- **What is expected**: Could you turn the entries, from their first line up to and including the line with "Verze k tisku", into a numbered list with blank lines left out?
== Extracted material
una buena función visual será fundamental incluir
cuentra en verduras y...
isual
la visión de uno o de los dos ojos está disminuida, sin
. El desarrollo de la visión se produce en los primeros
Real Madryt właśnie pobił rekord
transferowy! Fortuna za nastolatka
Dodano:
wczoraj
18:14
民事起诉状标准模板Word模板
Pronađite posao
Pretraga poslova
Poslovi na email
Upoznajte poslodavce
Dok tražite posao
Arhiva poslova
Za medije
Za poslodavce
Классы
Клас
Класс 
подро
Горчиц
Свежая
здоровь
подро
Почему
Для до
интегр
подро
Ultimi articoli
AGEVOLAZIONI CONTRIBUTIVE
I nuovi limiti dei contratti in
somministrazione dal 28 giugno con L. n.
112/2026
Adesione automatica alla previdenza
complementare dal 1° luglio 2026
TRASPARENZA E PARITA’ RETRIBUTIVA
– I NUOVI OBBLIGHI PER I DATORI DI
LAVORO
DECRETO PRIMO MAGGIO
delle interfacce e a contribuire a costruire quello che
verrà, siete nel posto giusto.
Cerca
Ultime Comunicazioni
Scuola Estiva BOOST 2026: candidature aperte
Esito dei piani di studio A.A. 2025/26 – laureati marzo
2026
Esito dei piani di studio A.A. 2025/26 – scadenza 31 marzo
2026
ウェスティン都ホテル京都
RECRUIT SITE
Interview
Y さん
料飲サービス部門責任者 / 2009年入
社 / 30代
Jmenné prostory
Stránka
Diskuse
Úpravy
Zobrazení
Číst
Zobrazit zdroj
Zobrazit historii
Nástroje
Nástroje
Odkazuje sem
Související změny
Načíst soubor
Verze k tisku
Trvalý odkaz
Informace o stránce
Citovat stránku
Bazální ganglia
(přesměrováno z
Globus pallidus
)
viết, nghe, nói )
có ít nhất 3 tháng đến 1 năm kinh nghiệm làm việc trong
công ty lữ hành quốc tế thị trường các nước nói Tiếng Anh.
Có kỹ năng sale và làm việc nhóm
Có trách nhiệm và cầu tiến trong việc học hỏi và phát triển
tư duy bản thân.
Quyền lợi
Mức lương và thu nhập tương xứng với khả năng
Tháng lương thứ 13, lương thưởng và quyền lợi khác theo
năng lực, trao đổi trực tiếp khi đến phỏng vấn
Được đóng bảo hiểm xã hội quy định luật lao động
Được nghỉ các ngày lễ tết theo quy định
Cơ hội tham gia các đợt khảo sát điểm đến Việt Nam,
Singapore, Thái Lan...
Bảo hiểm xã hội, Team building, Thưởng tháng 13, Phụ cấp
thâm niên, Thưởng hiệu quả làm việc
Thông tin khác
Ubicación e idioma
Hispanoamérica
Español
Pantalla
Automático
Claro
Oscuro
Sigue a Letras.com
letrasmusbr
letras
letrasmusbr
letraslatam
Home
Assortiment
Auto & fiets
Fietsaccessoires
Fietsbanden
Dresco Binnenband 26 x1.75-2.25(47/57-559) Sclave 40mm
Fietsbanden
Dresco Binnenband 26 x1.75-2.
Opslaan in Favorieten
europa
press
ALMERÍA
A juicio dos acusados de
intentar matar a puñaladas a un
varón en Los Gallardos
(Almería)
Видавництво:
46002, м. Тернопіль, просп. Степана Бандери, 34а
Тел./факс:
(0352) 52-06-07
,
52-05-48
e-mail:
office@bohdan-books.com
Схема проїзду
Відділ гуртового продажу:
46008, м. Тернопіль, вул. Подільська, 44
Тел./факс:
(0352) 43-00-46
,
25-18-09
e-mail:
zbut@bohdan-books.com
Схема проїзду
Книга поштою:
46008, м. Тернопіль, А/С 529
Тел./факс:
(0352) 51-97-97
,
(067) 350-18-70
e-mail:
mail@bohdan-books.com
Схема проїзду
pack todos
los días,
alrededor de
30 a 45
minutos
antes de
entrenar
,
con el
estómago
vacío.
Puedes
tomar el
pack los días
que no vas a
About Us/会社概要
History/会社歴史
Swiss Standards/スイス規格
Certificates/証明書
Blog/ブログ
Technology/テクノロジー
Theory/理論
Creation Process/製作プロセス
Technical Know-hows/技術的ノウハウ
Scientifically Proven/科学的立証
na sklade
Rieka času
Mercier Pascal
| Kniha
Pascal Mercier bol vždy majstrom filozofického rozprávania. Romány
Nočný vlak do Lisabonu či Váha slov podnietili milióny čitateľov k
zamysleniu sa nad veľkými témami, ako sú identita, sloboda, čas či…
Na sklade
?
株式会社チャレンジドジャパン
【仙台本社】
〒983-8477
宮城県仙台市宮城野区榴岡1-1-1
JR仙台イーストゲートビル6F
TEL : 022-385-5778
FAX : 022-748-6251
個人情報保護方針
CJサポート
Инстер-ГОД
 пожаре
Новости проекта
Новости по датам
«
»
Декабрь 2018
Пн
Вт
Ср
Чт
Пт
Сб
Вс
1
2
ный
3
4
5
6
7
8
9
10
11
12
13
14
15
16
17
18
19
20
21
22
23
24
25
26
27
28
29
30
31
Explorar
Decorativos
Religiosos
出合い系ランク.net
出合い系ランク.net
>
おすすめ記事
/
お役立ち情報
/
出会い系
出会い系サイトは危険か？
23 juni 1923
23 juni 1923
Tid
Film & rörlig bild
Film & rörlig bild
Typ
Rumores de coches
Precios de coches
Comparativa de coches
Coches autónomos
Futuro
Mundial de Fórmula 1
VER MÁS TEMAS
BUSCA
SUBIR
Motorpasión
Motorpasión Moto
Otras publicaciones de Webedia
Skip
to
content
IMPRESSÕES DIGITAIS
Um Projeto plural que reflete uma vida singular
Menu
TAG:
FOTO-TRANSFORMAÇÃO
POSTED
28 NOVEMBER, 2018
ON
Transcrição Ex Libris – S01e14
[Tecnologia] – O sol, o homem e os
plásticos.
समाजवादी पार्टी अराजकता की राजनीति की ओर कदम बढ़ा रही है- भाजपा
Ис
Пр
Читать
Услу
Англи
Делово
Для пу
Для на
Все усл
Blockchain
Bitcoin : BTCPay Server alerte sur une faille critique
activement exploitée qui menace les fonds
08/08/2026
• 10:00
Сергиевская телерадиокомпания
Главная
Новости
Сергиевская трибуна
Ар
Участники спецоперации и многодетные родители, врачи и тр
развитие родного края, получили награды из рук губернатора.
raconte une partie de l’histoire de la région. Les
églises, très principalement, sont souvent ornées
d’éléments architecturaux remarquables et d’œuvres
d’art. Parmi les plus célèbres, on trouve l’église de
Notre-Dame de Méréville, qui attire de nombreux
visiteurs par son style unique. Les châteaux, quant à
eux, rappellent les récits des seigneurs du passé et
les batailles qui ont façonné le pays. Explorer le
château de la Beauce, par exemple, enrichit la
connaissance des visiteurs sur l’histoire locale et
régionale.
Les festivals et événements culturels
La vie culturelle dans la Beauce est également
====
- **Answer to this exercise**:
1. una buena función visual será fundamental incluir
2. cuentra en verduras y...
3. isual
4. la visión de uno o de los dos ojos está disminuida, sin
5. . El desarrollo de la visión se produce en los primeros
6. Real Madryt właśnie pobił rekord
7. transferowy! Fortuna za nastolatka
8. Dodano:
9. wczoraj
10. 18:14
11. 民事起诉状标准模板Word模板
12. Pronađite posao
13. Pretraga poslova
14. Poslovi na email
15. Upoznajte poslodavce
16. Dok tražite posao
17. Arhiva poslova
18. Za medije
19. Za poslodavce
20. Классы
21. Клас
22. Класс 
23. подро
24. Горчиц
25. Свежая
26. здоровь
27. подро
28. Почему
29. Для до
30. интегр
31. подро
32. Ultimi articoli
33. AGEVOLAZIONI CONTRIBUTIVE
34. I nuovi limiti dei contratti in
35. somministrazione dal 28 giugno con L. n.
36. 112/2026
37. Adesione automatica alla previdenza
38. complementare dal 1° luglio 2026
39. TRASPARENZA E PARITA’ RETRIBUTIVA
40. – I NUOVI OBBLIGHI PER I DATORI DI
41. LAVORO
42. DECRETO PRIMO MAGGIO
43. delle interfacce e a contribuire a costruire quello che
44. verrà, siete nel posto giusto.
45. Cerca
46. Ultime Comunicazioni
47. Scuola Estiva BOOST 2026: candidature aperte
48. Esito dei piani di studio A.A. 2025/26 – laureati marzo
49. 2026
50. Esito dei piani di studio A.A. 2025/26 – scadenza 31 marzo
51. 2026
52. ウェスティン都ホテル京都
53. RECRUIT SITE
54. Interview
55. Y さん
56. 料飲サービス部門責任者 / 2009年入
57. 社 / 30代
58. Jmenné prostory
59. Stránka
60. Diskuse
61. Úpravy
62. Zobrazení
63. Číst
64. Zobrazit zdroj
65. Zobrazit historii
66. Nástroje
67. Nástroje
68. Odkazuje sem
69. Související změny
70. Načíst soubor
71. Verze k tisku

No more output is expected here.